A l’heure actuelle, la Mairie n’a pas les moyens d’exproprier car son projet d’élargissement n’a pas de véritable utilité publique. C’est pourquoi elle a recours à l’adoption d’un plan d’alignement, procédure pour laquelle le commissaire-enquêteur est nommé par le Maire (contrairement à une enquête de Déclaration d’Utilité Publique en vue d’une expropriation, où il est nommé par le Préfet). A la suite de quoi, dans une ou deux décennies, les pavillons qui auront résisté à la pression immobilière se retrouveront enserrées dans un front bâti de façades, en retrait de trois ou quatre mètres du fait de cet alignement. Il sera alors plus facile d’invoquer l’utilité publique pour les faire sauter eux-aussi. D’ailleurs si le plan d’alignement est adopté, il ne sera vraisemblablement pas nécessaire d’en arriver là : l’alignement est en soi un outil redoutable pour contraindre les propriétaires à céder aux avances des promoteurs, qui se trouvent alors en situation de monopole. Là encore, l’hypocrisie est de mise : légalement, rien n’empêche un particulier de revendre son bien à un autre particulier intéressé par le pavillon. Mais en pratique, aucun particulier ne serait assez fou pour acquérir un pavillon sous le coup d’une servitude d’alignement, puisqu’elle implique l’interdiction des travaux confortatifs et de tous les travaux exigeant un permis de construire. Il faut donc vendre dès que l’offre d’un promoteur se présente, ou alors courir le risque de ne pas trouver d’acquéreur, surtout si l’on doit un jour vendre en urgence (par exemple en cas de mobilité professionnelle). Sophie Devedjian a donc beau jeu de s’étonner dans Le Parisien (31/10/2009) : « Je suis tombée de l’armoire en découvrant cette polémique. Si les propriétaires ne vendent pas, on ne touchera à rien. »
Avec un plan d’alignement, il faut être vraiment idéaliste et vraiment très riche pour conserver même le plus beau des pavillons.

plan Franco-Suisse

Tracé de l’alignement prévu par la Mairie, rendu public en septembre dernier, au regard des terrains dont disposait la Franco Suisse dès le début de l’année 2009. Source : permis de construire N° 92002 09 A 3097 PO déposé par la Franco Suisse le 27 février 2009 sur les numéros 32 à 42 de l’avenue Gabriel Péri (voir documents ci-dessous).

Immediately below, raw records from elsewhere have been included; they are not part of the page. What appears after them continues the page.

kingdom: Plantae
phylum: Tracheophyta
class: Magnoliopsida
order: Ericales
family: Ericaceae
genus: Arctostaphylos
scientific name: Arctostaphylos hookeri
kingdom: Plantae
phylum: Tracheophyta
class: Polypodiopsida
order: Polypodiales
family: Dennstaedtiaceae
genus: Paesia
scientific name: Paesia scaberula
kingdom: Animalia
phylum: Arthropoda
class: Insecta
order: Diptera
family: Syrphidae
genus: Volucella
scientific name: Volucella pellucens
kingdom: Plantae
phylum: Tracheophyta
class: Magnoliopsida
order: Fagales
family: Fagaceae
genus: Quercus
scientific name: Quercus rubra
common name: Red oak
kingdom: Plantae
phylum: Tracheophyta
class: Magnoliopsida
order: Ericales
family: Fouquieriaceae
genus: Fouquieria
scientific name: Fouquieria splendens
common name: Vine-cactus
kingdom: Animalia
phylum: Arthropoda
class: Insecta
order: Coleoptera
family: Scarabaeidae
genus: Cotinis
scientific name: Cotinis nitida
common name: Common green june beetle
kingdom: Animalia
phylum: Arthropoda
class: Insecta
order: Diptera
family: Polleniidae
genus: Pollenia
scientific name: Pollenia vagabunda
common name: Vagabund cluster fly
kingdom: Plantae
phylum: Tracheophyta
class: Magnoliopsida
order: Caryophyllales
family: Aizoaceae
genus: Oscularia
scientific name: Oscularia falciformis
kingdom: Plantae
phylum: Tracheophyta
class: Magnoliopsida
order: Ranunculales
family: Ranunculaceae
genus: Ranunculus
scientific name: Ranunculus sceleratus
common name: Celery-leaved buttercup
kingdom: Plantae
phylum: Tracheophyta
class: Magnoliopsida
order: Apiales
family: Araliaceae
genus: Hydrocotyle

Un rapport de force en cours…

Il faut savoir par ailleurs que sur l’avenue Gabriel Péri, le rapport de force avec les promoteurs est déjà en cours depuis le changement de PLU de 2007, qui autorise la densification sur cet îlot. Par exemple, les propriétaires du numéro 38 repoussent depuis deux ans les avances de la Franco Suisse, qui s’est entendue avec les autres propriétaires environnants : un premier projet a été déposé en février 2009, nécessairement avec l’accord des propriétaires concernés (voir plan ci-dessus, et les photos d’extraits ci-dessous). Le service de l’urbanisme ne pouvait donc pas ignorer les intentions de ces propriétaires, et le refus du n°38. Or voilà qu’en septembre dernier, avec ce plan d’alignement, la Mairie intervient en imposant au numéro 38 une servitude qui rend la maison invendable, sauf aux promoteurs…
Manifestement d’ailleurs, la Franco-suisse était déjà informée du projet d’alignement avant le mois d’août, bien avant les riverains eux-mêmes : le plan d’un autre permis de construire, déposé le 10 août, table sur le « nouvel alignement » comme si l’affaire était déjà décidée (…merci pour les Antoniens qui se sont déplacés en Mairie pour la « consultation », merci pour les riverains qui y ont passé leurs soirées d’automne…). C’est seulement à la mi-septembre que les propriétaires du 38 recevaient, simultanément, la lettre de la Mairie et une nouvelle relance de la Franco Suisse…

Notre action n’a pas pour objectif de bloquer l’évolution urbaine, mais de permettre une densification menée avec discernement. Aucun objectif de densification urbaine ne saurait justifier de telles pratiques de la part des pouvoirs publics. A l’ASPEA, nous avons aussi la conviction que le visage d’une ville est le reflet des principes qui la gouvernent. Le visage de notre ville risque de porter longtemps les marques de cet urbanisme orienté uniquement par l’intérêt financier, dans le mépris des administrés.